Monday, January 10, 2011

TLW accepted into the NCBDS 2011

Professors Shadi Nazarian, Chris Romano, and Nick Bruscia will be presenting the project as part of the National Conference on the Beginning Design Student (Beginning Of / In The End - Sustainable [re]starting) on April 1, 2011.  TLW was accepted into the "Integrating Integration" category.

The conference is hosted this year by the University of Nebraska, College of Architecture.
Conference website:

About NCBDS: (from
The National Conference on the Beginning Design Student (NCBDS) is a national peer review scholarly gathering dedicated to the study and practice of beginning design education. For over 25 years, the NCBDS has provided a forum for design educators to present papers and projects and hold discussions related to introductory design issues.

About this year's conference theme:
Design schools have been dealing with issues of sustainability, design, and solutions to problems for a long time. It has been long known that meaningful design inherently calls for sustainable outcomes and leads to solutions in harmony with nature, not outside of it. While this may be true, the level of discourse about the impact our design could have in improving the climate, material reduction, energy reduction, and more, has increased to astonishing levels. William McDonough and Michael Braungart in their book Cradle to Cradle suggest a radical and deeper method of thinking and making. This call for change has been with us for some time but is our teaching paving the way for their type of new thinking. Are we really capable of this level of change? Can we affect change in what we do? If sustainable design thinking is the solution to environmental issues, do our early design studios prepare the way for the types of significant changes McDonough and Braungart require?

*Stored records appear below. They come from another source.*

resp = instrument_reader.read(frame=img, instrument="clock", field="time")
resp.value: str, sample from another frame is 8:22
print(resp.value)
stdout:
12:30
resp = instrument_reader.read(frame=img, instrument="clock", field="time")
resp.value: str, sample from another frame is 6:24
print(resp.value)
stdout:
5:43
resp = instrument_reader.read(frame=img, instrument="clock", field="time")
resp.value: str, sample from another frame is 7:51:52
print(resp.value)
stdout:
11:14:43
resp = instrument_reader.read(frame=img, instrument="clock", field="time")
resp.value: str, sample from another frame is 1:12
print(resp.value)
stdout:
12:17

This proposal seeks to raise these and other questions about the shifts in practice and teaching. How are we responding or speculating about them? Our goal is to create a stage were educators can claim that what they are doing in foundation education is preparing students for the shifts and changes that have happened in the field of design. Conversely, the discussion may speculate that we are not doing enough. This proposal does not seek to prescribe outcomes, but rather we intend to provide a stage for open discourse and argument about where we have been and where we are going.